Ahem!. Well, I know that there’s some brickbats in store for me today..:P. This is my second math misery this week [Lolz!]. But, yeah- all said; I still feel that this one is pretty lucid and perhaps a bit spicy too- Thus paving a pathway for a nice rapot!.

Coming to the theme, I always wondered as to why probability of success could not be calculated. Now, let me explain- Last week I installed some utterly crap symbian s60v2 game on to my N72, it had these so called real-life congruent-mirror-technology behind it; The aim of the game was to help a “person”[who happens to be the hero of the game!] achieve his expectations; If the explanation sounded drifting, I’ll sneak in an example scenario here, Its like if the “person” “expects” to win the Wimbledon grand slam, you need to make him achieve that!.
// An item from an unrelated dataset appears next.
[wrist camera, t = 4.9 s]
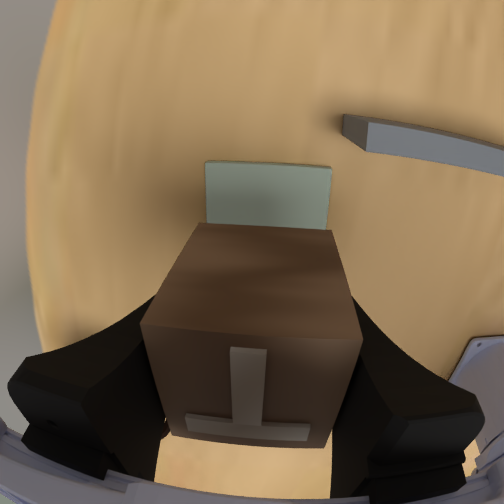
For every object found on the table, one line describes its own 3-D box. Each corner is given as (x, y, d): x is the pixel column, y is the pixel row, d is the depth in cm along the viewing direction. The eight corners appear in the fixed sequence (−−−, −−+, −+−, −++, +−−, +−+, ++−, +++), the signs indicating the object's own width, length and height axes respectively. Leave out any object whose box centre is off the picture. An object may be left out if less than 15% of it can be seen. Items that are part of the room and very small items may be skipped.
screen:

Initially I felt that the game had a lot of logical fallacies and some “pot holes” of horribly blatant blunders. But after the first round of novical play- I felt that this had a very high content of rich mathematics involved- Yes! Some really cool and interesting probabilistic approaches were on cards. So, as usual (jobless me)- I started musing about this, and to my amaze – the ideas started flowing at some extra-ordinary speed, my pipe-line was overflowing, yet the processor was stable and making some fabulous round of computations. And when it all ended after a mano-man of about 60minutes, I was done. And what I ended up formulating was the success probability of a person X in the Universe of Discourse. Here’s some insight into it---

Let's apply the notion of mathematical expectation to the example of a novice player seeking admittance to a tennis club. To be admitted, the fellow had to beat in two successive games members G (good) and T (top) of the club. With probabilities g and t (t < g) of winning against G and T, the fellow had to choose between to possible orders of games: GTG or TGT. Paradoxically, the second choice appeared to be preferable gaining the fellow the membership with the probability gt(2 - t) against the smaller gt(2 - g) for the sequence GTG.
We shall be looking for the expected number of wins. Using L for a loss and W for a win for the aspiring novice, we shall consider two sample spaces. Following the havils, the space consists of 8 possible outcomes of a sequence of three games:

LLL, LLW, LWL, LWW, WLL, WLW, WWL, WWW

However note that in the sequences LLL, LLW, WLL, WLW the third game is superfluous as the result of the first two make it impossible for the fellow to win two successive games, whereas the third game is unnecessary in the last two sequences WWL, WWW because the two first wins already gain the fellow admittance to the club. This makes possible and reasonable to consider a smaller sample space:

LL, LWL, LWW, WL, WW

For the sequence TGT we have the following probabilities:

Win/Loss sequence Probability

LLL (1 - t)(1 - g)(1 - t)
LLW (1 - t)(1 - g)t
LWL (1 - t)g(1 - t)
LWW (1 - t)gt
WLL t(1 - g)(1 - t)
WLW t(1 - g)t
WWL tg(1 - t)
WWW tgt

for the first sample space and


Win/Loss sequence Probability
LL (1 - t)(1 - g)
LWL (1 - t)g(1 - t)
LWW (1 - t)gt
WL t(1 - g)
WW tg

for the second. In both cases, the probabilities add up to 1, as required. Choosing the easier way out, we verify this only for the latter:

(1 - t)(1 - g) + (1 - t)g(1 - t) + (1 - t)gt + t(1 - g) + tg
= (1 - t)(1 - g) + [(1 - t)g(1 - t) + (1 - t)gt] + t(1 - g) + tg
= (1 - t)(1 - g) + (1 - t)g + t(1 - g) + tg
= [(1 - t)(1 - g) + t(1 - g)] + [(1 - t)g + tg]
= (1 - g) + g
= 1.
Now we introduce the random variable N that denotes the number of wins for the candidate. In the first case, N may be 0, 1, 2, or 3; in the second case, the are only three possible values: 0, 1,2.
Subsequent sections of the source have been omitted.